I wriggle my fingers to make sure they don't go numb. Poison may suck at rope tying, but the handcuffs hold up, no matter how hard I flex and struggle. My wrists ache, but that can only be summed up as a dumb concern as I flee vicious, soulless captors who like seeing me writhe on the ground in agony.

Scary, much?

Twilight is dark now, a few early stars showing in the sky. It was noon when Poison and Company captured me. Time sure flies when you're trying to escape rope ties on the floor of your evil brother's beige Impala.

"You." Poison speaks low and measured on my blind side. I nearly jump. This can't be happening. It can't be. I never heard his footsteps. He snatches my elbow and I stumble, and f he tugged me any harder, my arm would pop out of my socket. I cry out. Just when I had a chance. Just when I almost made it. "What am I going to have to do to you to make you play along?"

Pretty much nothing. Bile rises in my throat and I twist and struggle to escape his grasp. I hate him. I mean, no kidding. Hate that he's supposed to be my brother, that he wants Heaven so badly and thinks of her as a thing. I tremble. The black spots move like inkblots in a Rorschach test. Out of the corner of my eye, I see bashed-in windows of a peeling mini mall's front, the brick parts crusted with mold and the vinyl parts cracked, yellow, stringy, and dry. My heart beats so quickly I can feel it in my fingertips. How can he be my brother? I take deep breaths and try not to explode. "I can't help you," I say simply, but it comes out something like, "Ay ant elp oo" from behind the folds of the handkerchief.

Poison bristles beside me, quivering. I can tell he wants to hurt me, but even he knows it won't help much. His friend, the big man with the bright green eyes and probable degree in theatre, appears at his side like a loyal puppy. I have to twist my head to see him and his pale, sweaty face. I blink. He looks the way I feel.

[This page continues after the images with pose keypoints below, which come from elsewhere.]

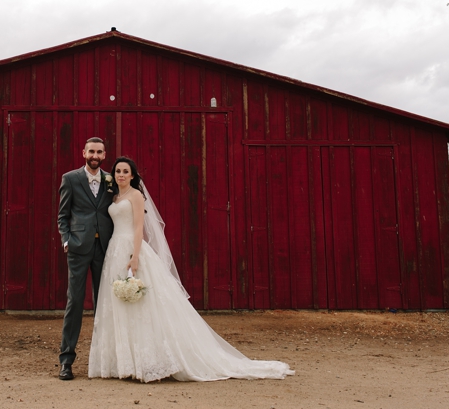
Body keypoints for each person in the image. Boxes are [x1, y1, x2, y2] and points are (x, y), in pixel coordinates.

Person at [88, 156, 295, 382]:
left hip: (130, 249)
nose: (120, 175)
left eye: (125, 171)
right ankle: (124, 362)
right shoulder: (116, 196)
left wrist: (135, 256)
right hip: (113, 251)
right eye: (118, 171)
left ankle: (150, 360)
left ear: (133, 175)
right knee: (119, 305)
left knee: (143, 305)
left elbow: (139, 228)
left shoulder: (136, 196)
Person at [57, 137, 115, 380]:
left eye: (99, 152)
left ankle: (106, 359)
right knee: (75, 303)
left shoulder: (111, 180)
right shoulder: (70, 179)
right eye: (91, 151)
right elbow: (63, 215)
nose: (95, 155)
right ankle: (66, 360)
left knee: (107, 305)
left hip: (105, 248)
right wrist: (67, 240)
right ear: (83, 153)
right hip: (79, 248)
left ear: (104, 155)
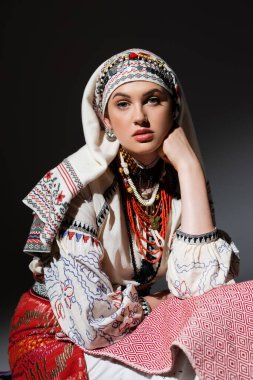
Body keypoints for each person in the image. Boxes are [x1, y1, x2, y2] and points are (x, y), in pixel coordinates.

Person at [8, 49, 253, 379]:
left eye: (153, 100)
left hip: (132, 332)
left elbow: (207, 294)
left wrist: (189, 167)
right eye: (123, 104)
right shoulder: (79, 189)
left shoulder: (178, 183)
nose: (140, 116)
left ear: (174, 110)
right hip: (61, 342)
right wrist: (155, 303)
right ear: (106, 119)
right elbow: (89, 324)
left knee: (239, 320)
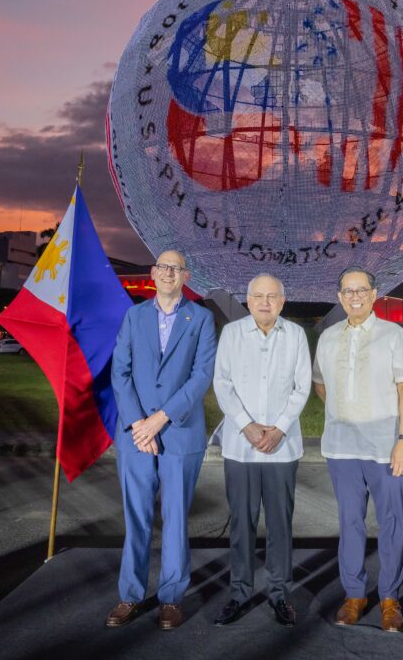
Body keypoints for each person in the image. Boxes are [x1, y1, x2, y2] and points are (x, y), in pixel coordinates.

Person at [106, 249, 216, 631]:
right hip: (137, 437)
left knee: (174, 519)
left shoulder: (201, 318)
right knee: (136, 518)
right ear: (153, 273)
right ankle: (130, 595)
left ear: (186, 276)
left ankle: (171, 598)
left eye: (176, 268)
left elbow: (201, 376)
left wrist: (159, 420)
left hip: (179, 434)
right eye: (163, 267)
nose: (168, 273)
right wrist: (139, 423)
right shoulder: (134, 316)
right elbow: (120, 372)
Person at [312, 266, 403, 632]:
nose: (354, 296)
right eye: (347, 290)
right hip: (341, 448)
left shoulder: (393, 335)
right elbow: (320, 385)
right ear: (339, 297)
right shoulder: (326, 338)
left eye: (361, 289)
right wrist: (345, 412)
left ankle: (390, 598)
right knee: (350, 523)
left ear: (375, 295)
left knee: (391, 524)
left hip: (386, 447)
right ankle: (354, 594)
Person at [211, 273, 312, 628]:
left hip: (282, 447)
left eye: (272, 296)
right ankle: (239, 592)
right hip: (241, 446)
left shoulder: (296, 335)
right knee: (242, 523)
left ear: (282, 302)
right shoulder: (232, 334)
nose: (265, 302)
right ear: (248, 300)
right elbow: (222, 383)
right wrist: (247, 426)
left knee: (281, 524)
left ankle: (280, 593)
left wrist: (280, 427)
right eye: (258, 296)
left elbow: (302, 387)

I heard him existential crisising all over the front seat, panickedly mumbling string after string of ethical questions about the nature of superheroes and supervillains. I start to feel bad for him, but then I remember him flinging me twenty feet while I lay helpless and I don't anymore. I know he was once a superhero, but that's pretty low for a hero, beating someone up for trying to find a missing friend.

"Buddy," Poison says, and his tone is tender, nothing like it is when he talks to me, "are you feeling okay? Do you need to rest or something?"

My teeth grind down so feircly if my dentist saw she'd slap me. Look at that, my "brother," acting so kindly to that guy and beating me, his supposed flesh and bone, to a bruised bag of flesh. That's what I get for family.